We left our black-fly infested campground in a hurry to go to Inuvik and had a breakfast of omelettes at the Mackenzie Hotel, after which we strolled through the downtown area. The first stop was the town hall where we picked up our Certificates of Passage North of the Arctic Circle and Northwest Territories pins.
Before seeing the famous Igloo Church, shopping was on the agenda. We visited two of the arts and crafts stores and ran into the family that we’d gone to Tuk with yesterday.
In the first store we found a beautiful sculpture of an Inuit hunter with traditional sun visor, typically made of driftwood, antler or bone. We left the store undecided and visited the second store but nothing there enticed us. Back to the first store we went only to discover that there was no price tag on the piece, that the owner of the store was in Mexico, and that the salesperson who thought she knew the price had to confirm it with the owner before being able to sell it to us. She tried twice to get a hold of her boss but was unable to reach her. Very disappointed we left the store and went back to the van, ready to leave Inuvik. We drove past the store on our way out and had to simply stop to try one more time. This time she was able to contact the owner and it turned out that the piece was 20% less than what the sales person had thought it was. We were thrilled and helped bubble wrap our treasure before packing it in the van, right next to the dog food.

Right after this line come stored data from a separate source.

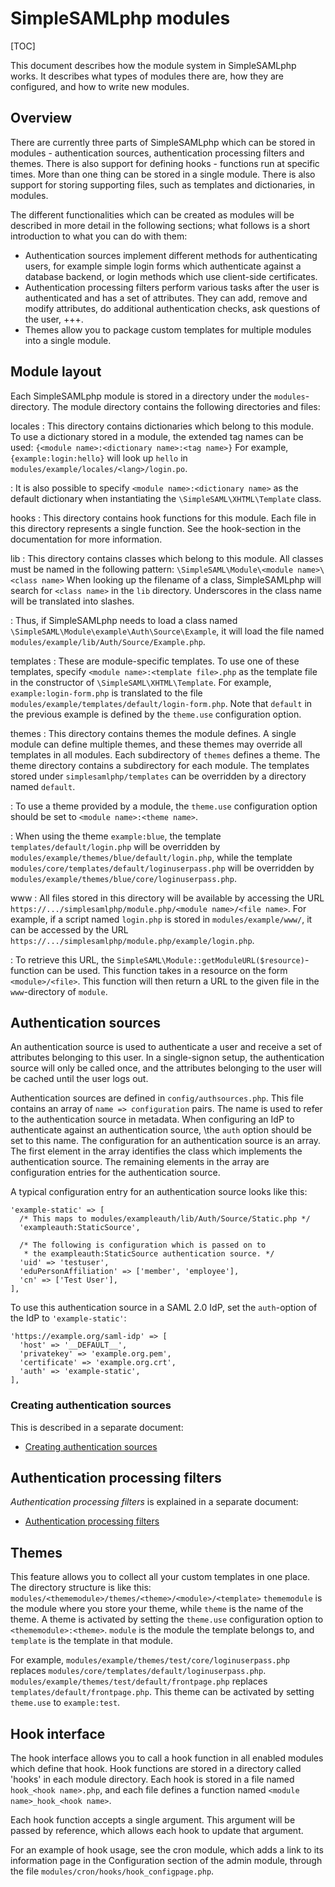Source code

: SimpleSAMLphp modules
==================================================

<!-- 
	This file is written in Markdown syntax. 
	For more information about how to use the Markdown syntax, read here:
	http://daringfireball.net/projects/markdown/syntax
-->


[TOC]

This document describes how the module system in SimpleSAMLphp
works. It describes what types of modules there are, how they are
configured, and how to write new modules.

Overview
--------

There are currently three parts of SimpleSAMLphp which can be stored in 
modules - authentication sources, authentication processing filters and 
themes. There is also support for defining hooks - functions run at 
specific times. More than one thing can be stored in a single module. 
There is also support for storing supporting files, such as templates 
and dictionaries, in modules.

The different functionalities which can be created as modules will be 
described in more detail in the following sections; what follows is a 
short introduction to what you can do with them:

 - Authentication sources implement different methods for 
   authenticating users, for example simple login forms which 
   authenticate against a database backend, or login methods which use 
   client-side certificates. 
 - Authentication processing filters perform various tasks after the 
   user is authenticated and has a set of attributes. They can add, 
   remove and modify attributes, do additional authentication checks, 
   ask questions of the user, +++. 
 - Themes allow you to package custom templates for multiple modules 
   into a single module.


## Module layout

Each SimpleSAMLphp module is stored in a directory under the
`modules`-directory. The module directory contains the following
directories and files:

locales
:   This directory contains dictionaries which belong to this
    module. To use a dictionary stored in a module, the extended tag
    names can be used:
    `{<module name>:<dictionary name>:<tag name>}` For
    example, `{example:login:hello}` will look up `hello` in
    `modules/example/locales/<lang>/login.po`.

:   It is also possible to specify
    `<module name>:<dictionary name>` as the default
    dictionary when instantiating the `\SimpleSAML\XHTML\Template`
    class.

hooks
:   This directory contains hook functions for this module. Each
    file in this directory represents a single function. See the
    hook-section in the documentation for more information.

lib
:   This directory contains classes which belong to this module.
    All classes must be named in the following pattern:
    `\SimpleSAML\Module\<module name>\<class name>` When looking up the filename of
    a class, SimpleSAMLphp will search for `<class name>` in the `lib`
    directory. Underscores in the class name will be translated into
    slashes.

:   Thus, if SimpleSAMLphp needs to load a class named
    `\SimpleSAML\Module\example\Auth\Source\Example`, it will load the file named
    `modules/example/lib/Auth/Source/Example.php`.

templates
:   These are module-specific templates. To use one of these
    templates, specify `<module name>:<template file>.php`
    as the template file in the constructor of
    `\SimpleSAML\XHTML\Template`. For example, `example:login-form.php`
    is translated to the file
    `modules/example/templates/default/login-form.php`. Note that
    `default` in the previous example is defined by the `theme.use`
    configuration option.

themes
:   This directory contains themes the module defines. A single
    module can define multiple themes, and these themes may override
    all templates in all modules. Each subdirectory of `themes` defines
    a theme. The theme directory contains a subdirectory for each
    module. The templates stored under `simplesamlphp/templates` can be
    overridden by a directory named `default`.

:   To use a theme provided by a module, the `theme.use`
    configuration option should be set to
    `<module name>:<theme name>`.

:   When using the theme `example:blue`, the template
    `templates/default/login.php` will be overridden by
    `modules/example/themes/blue/default/login.php`, while the template
    `modules/core/templates/default/loginuserpass.php` will be
    overridden by
    `modules/example/themes/blue/core/loginuserpass.php`.

www
:   All files stored in this directory will be available by
    accessing the URL
    `https://.../simplesamlphp/module.php/<module name>/<file name>`.
    For example, if a script named `login.php` is stored in
    `modules/example/www/`, it can be accessed by the URL
    `https://.../simplesamlphp/module.php/example/login.php`.

:   To retrieve this URL, the
    `SimpleSAML\Module::getModuleURL($resource)`-function can be used.
    This function takes in a resource on the form `<module>/<file>`.
    This function will then return a URL to the given file in the
    `www`-directory of `module`.


## Authentication sources

An authentication source is used to authenticate a user and receive a 
set of attributes belonging to this user. In a single-signon setup, the 
authentication source will only be called once, and the attributes 
belonging to the user will be cached until the user logs out.

Authentication sources are defined in `config/authsources.php`. This 
file contains an array of `name => configuration` pairs. The name is 
used to refer to the authentication source in metadata. When 
configuring an IdP to authenticate against an authentication source, 
\the `auth` option should be set to this name. The configuration for an 
authentication source is an array. The first element in the array 
identifies the class which implements the authentication source. The 
remaining elements in the array are configuration entries for the 
authentication source.

A typical configuration entry for an authentication source looks like 
this:

    'example-static' => [
      /* This maps to modules/exampleauth/lib/Auth/Source/Static.php */
      'exampleauth:StaticSource',
    
      /* The following is configuration which is passed on to
       * the exampleauth:StaticSource authentication source. */
      'uid' => 'testuser',
      'eduPersonAffiliation' => ['member', 'employee'],
      'cn' => ['Test User'],
    ],

To use this authentication source in a SAML 2.0 IdP, set the
`auth`-option of the IdP to `'example-static'`:

    'https://example.org/saml-idp' => [
      'host' => '__DEFAULT__',
      'privatekey' => 'example.org.pem',
      'certificate' => 'example.org.crt',
      'auth' => 'example-static',
    ],

### Creating authentication sources

This is described in a separate document:

  * [Creating authentication sources](simplesamlphp-authsource)


Authentication processing filters
---------------------------------

*Authentication processing filters* is explained in a separate document:

  * [Authentication processing filters](simplesamlphp-authproc)



## Themes

This feature allows you to collect all your custom templates in one 
place. The directory structure is like this: 
`modules/<thememodule>/themes/<theme>/<module>/<template>` 
`thememodule` is the module where you store your theme, while `theme` 
is the name of the theme. A theme is activated by setting the 
`theme.use` configuration option to `<thememodule>:<theme>`. `module` 
is the module the template belongs to, and `template` is the template 
in that module.

For example, `modules/example/themes/test/core/loginuserpass.php` 
replaces `modules/core/templates/default/loginuserpass.php`. 
`modules/example/themes/test/default/frontpage.php` replaces 
`templates/default/frontpage.php`. This theme can be activated by 
setting `theme.use` to `example:test`.

## Hook interface

The hook interface allows you to call a hook function in all enabled 
modules which define that hook. Hook functions are stored in a 
directory called 'hooks' in each module directory. Each hook is 
stored in a file named `hook_<hook name>.php`, and each file defines a 
function named `<module name>_hook_<hook name>`.

Each hook function accepts a single argument. This argument will be 
passed by reference, which allows each hook to update that argument.

For an example of hook usage, see the cron module, which adds a link
to its information page in the Configuration section of the admin
module, through the file `modules/cron/hooks/hook_configpage.php`.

The famous Igloo Church was built without blueprints and was completed in 1960 and is Inuvik’s most photographed landmark.
We also photographed the Mad Trapper Inn with its mural depicting the RCMP hunting the Mad Trapper for 49 days.
One last look around Inuvik and a gas stop and we were on the 360 km trip back to Eagle Plains, half way down the Dempster highway again.
Right before the first ferry crossing we saw two black bears in the bush eating berries.
We passed through the amazing geological formations and scenery again before crossing the Yukon border and arriving at Eagle Plains in time for dinner.
In the restaurant we met two motorcyclists who are racing up the Dempster at up to 120 km/h (we drove 60-80 km/h) and who are determined to drive all the way up to Tuk on the unopened highway extension.